In 2021, the house launched the ‘Jai Bhim Calendar’ with blue-coloured nameplates and figures of Tathagata Buddha, Guru Raidas, Kabir, Phule and Ambedkar on the cover page. This calendar was more refined and depicted a larger-than-life image of Dr Ambedkar, with paintings based on the life events of Dr Ambedkar like the presentation of the final draft of the constitution, Ambedkar reading the paper ‘Janta’, 1952 image of Ambedkar leaving for Columbia University, etc. The house later went on to start a series of Dr Ambedkar calendars.
Sociologist K. Kalyani, in her research paper ‘Resistance in Popular Visuals and Iconography: A Study of Dalit–Bahujan Calendar Art in North India’, states that the prime aim of Samyak Prakashan was to produce art images that lead to the re-imagination of popular religion and for this 300 authors were deployed. The Bahujan calendar printed by the organisation marks Diwali as ‘Deep Dan Utsav’, celebrating the completion of 84,000 Buddhist Stupas by King Ashoka. A similar instance of reviving Dalit spirituality is seen when Dussehra is renamed to ‘Ashoka Vijayadashami’ (as practised in Buddhism).

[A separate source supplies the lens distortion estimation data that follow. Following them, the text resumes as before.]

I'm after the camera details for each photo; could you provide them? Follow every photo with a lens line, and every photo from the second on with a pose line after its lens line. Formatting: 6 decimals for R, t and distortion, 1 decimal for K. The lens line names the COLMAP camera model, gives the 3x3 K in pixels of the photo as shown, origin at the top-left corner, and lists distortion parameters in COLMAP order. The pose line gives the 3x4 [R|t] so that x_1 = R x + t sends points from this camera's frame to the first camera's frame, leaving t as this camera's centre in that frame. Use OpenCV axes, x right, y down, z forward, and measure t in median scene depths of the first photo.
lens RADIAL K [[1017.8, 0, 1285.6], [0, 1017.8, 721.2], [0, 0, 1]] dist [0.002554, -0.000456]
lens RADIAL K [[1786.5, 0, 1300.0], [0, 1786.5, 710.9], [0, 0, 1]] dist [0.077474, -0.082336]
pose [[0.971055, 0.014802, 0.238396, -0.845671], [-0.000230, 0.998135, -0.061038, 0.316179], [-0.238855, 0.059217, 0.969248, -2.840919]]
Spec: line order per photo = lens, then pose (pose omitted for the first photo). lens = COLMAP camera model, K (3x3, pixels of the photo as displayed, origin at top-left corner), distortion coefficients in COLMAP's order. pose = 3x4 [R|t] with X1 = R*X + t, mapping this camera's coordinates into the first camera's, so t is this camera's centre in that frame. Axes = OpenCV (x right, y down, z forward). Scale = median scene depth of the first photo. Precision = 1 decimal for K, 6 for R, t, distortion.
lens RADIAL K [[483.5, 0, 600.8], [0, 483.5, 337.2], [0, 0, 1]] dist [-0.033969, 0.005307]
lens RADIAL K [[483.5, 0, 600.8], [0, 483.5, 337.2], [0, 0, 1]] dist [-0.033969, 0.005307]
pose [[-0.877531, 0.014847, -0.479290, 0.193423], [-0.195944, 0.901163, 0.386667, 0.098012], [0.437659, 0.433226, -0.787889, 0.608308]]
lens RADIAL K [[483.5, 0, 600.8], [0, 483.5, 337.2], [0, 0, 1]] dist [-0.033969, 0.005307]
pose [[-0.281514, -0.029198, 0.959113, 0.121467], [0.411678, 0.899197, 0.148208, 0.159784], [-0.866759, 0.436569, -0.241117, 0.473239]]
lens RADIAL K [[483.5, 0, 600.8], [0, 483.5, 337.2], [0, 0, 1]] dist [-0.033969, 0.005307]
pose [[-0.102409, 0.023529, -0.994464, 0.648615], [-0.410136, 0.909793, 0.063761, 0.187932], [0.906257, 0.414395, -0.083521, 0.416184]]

Bahujan Calendars of the 21st Century: The Buddhist Influence
Bahujan Calendars of the 21st century are greatly influenced by Navayana Buddhism, which got popularised after Ambedkar converted to Buddhism on 14th October 1956 in Nagpur. Most popular around Dikshabhumi (Nagpur), Chaityabhumi (Bombay), Navayana Buddhism (or the Neo-Buddhism) is based on the ideals of Humanism and thus counters the position of Dalits in Hindu religion.
Iconology of these calendars includes the Peepal tree, Panchsheel (five coloured flags), Ashoka Pillar, Bodhisattva tree, and Buddha with open eyes as a sign of enlightenment instead of closed meditating eyes. The visuals also include portraits of celebrated Bhaujan leaders like Phule, Ambedkar, and Birsa Munda. Religious information on the Hindu Panchang is replaced by quotes or information on historical events of the Dalit liberation struggle. Calendars thus make historically important dates become part of the collective memory of the masses and are cultural sources to revive and re-memorising Dalit-Bahujan history of the country.
Ambedkar, in the calendars, appeared as a highly educated man in a blue suit and tie, sometimes with the Constitution in hand. This imagery iconoses Ambedkar as a ‘cultural assertion’ of Dalits on Brahmanical structures. In some artworks by P.B. Ramteke, known for his work on human figures and political sketches in India, Ambedkar has been shown with a compassionate gaze related to neo-Buddist ideals.
Now, Bahujan Calendars are under circulation at minimal or no costs, even on e-market platforms like Amazon and Flipkart. The calendars’ visuals aim to create standard, popular and new images of Dalit spirituality in India. Bahujan calendars claim the space of religion by producing a ‘counter visibility’ in favour of the Bahujan community and redefining religion, its Nayaks and its customs.
These calendars appealed to a section of the society that could not relate to the Verma’s gods and goddesses. Bahujan Calendars also created common visual and numerical memories about the long history of Dalit oppression. It would be safe to state that these calendars strengthened the making of a conscious Dalit community and subsequently enhanced the spiritual language of the Dalits.